Ric1p and Rgp1p form a complex that catalyses nucleotide exchange on Ypt6p

Affiliations

Ric1p and Rgp1p form a complex that catalyses nucleotide exchange on Ypt6p

S Siniossoglou et al. EMBO J. .

Abstract

Cells lacking the GTPase Ypt6p have defects in intracellular traffic and are temperature sensitive. Their growth is severely impaired by additional mutation of IMH1, which encodes a non-essential Golgi-associated coiled-coil protein. A screen for mutants that, like ypt6, specifically impair the growth of imh1 cells led to the identification of RIC1. Ric1p forms a tight complex with a previously uncharacterized protein, Rgp1p. The Ric1p-Rgp1p complex binds Ypt6p in a nucleotide-dependent manner, and purified Ric1p-Rgp1 stimulates guanine nucleotide exchange on Ypt6p in vitro.
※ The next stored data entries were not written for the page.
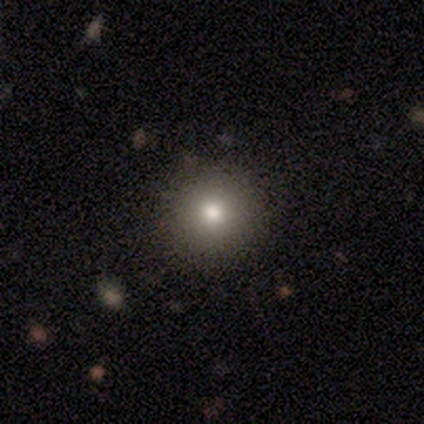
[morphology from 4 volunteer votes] This is possibly a smooth galaxy (50%, tied with star or artifact). How rounded: possibly round (50%, tied with in between). Merging: possibly none (50%, tied with minor disturbance).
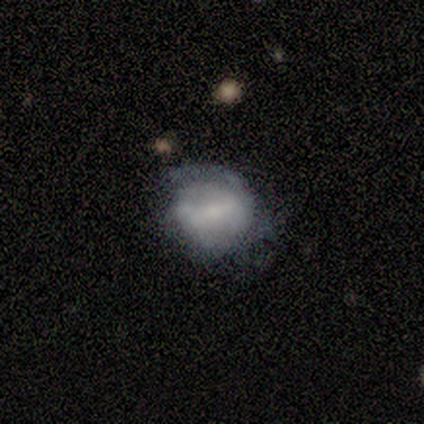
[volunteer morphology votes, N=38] smooth_or_featured: featured or disk (p=0.58) [alt: smooth p=0.37]
disk_edge_on: no (p=1.00)
bar: weak (p=0.41) [alt: strong p=0.36]
has_spiral_arms: yes (p=0.55) [alt: no p=0.45]
spiral_winding: tight (p=0.67) [alt: medium p=0.25]
spiral_arm_count: 2 (p=0.42) [alt: can't tell p=0.33]
bulge_size: none (p=0.55) [alt: moderate p=0.23]
merging: none (p=0.42) [alt: minor disturbance p=0.31]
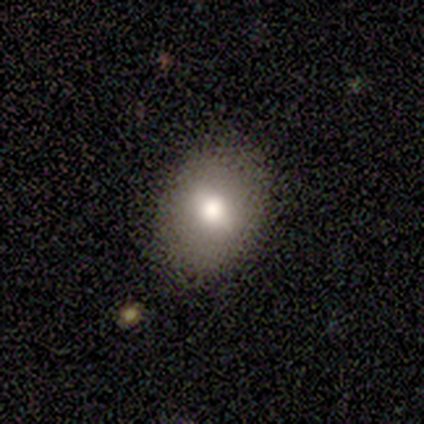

Deletion of RIC1 or RGP1, like that of YPT6, blocks the recycling of the exocytic SNARE Snc1p from early endosomes to the Golgi and causes temperature-sensitive growth, but this defect can be relieved by overexpression of YPT6. Ric1p largely colocalizes with the late Golgi marker Sec7p. Ypt6p shows a similar distribution, but this is altered when RIC1 or RGP1 is mutated. We infer that the Ric1p-Rgp1p complex serves to activate Ypt6p on Golgi membranes by nucleotide exchange, and that this is required for efficient fusion of endosome-derived vesicles with the Golgi.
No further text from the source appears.